After training a big model for the prediction, I also trained a smaller model than will mimic
the prediction of large model (this is called "distillation of knowledge").
By doing so, we could significantly reduce the size of the model while keeping the accuracy.
This is very important if we want the package to be lightweight and fast in processing data.

## How did you create the package with Keras models?

After the training and testing process, I save the distilled model and export it into C++ by the `frugally-deep` project.
This will allow us to get rid of the dependency on Keras and Python and we can directly making inferences
from C++. From here, it is very obvious that we can wrap the inference procedure by `Rcpp` and call it from R.

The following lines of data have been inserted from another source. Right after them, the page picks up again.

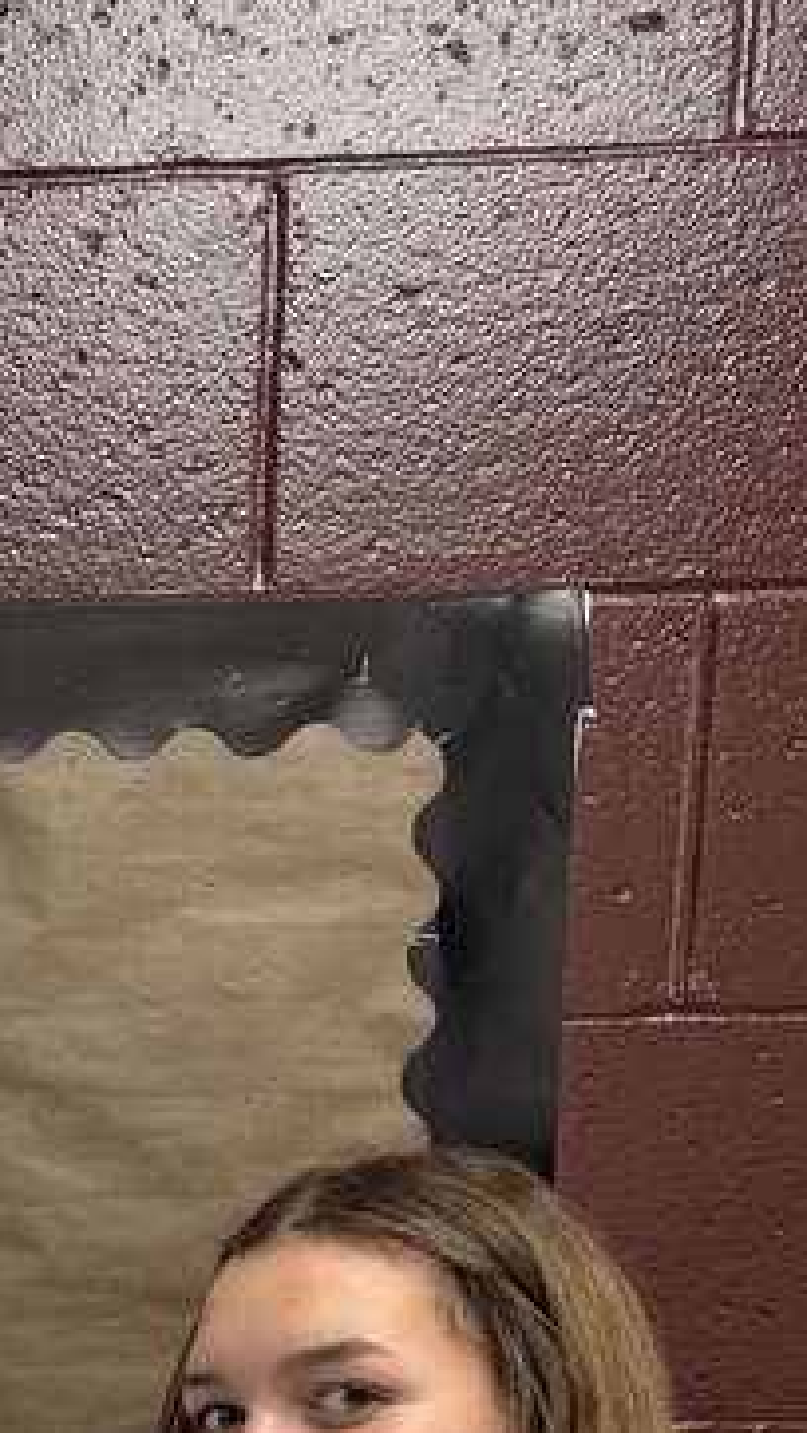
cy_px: 1805
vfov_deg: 25.2
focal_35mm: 74
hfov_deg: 14.3
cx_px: -672
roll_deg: +0.1
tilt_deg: -8.7
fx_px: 2811
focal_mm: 6.76
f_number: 1.78
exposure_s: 1/120
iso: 125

Note that one could potentially use the `keras` package in R to load Keras models trained in Python.
But I believe this would have defeated the purpose of having a R package, as the `keras` package
still depends on Python and the installation of Keras. You can argue that we are actually still using Python:)

## What is the difference between `fullname` model vs. `lastname` model?

<!-- TODO: potentially cite my article in later CRAN submission -->
I have trained two different model for predicting ethnicity from names, one only leverages last names, while
another incorporate both first names and last names. In some applications, researchers may 
only have access to last names, then they should consider using the `lastname` method.
In other cases, we could also have first names available, then we could incorporate this information
and use the `fullname` method. This will yield better accuracy for the prediction.

## What about the performance of the package?

The processing speed is super fast, as the heavy-lifting has been delegated to the underlying C++.
What is more, to make it even faster, I used `RcppThread` to achieve multi-threading.
This would be extremely useful if you have a very large dataset at hand.
As shown in the example above, we have achieved to process a million names within 10 seconds.
In other words, we could predict the race from a name by 10 μs on average.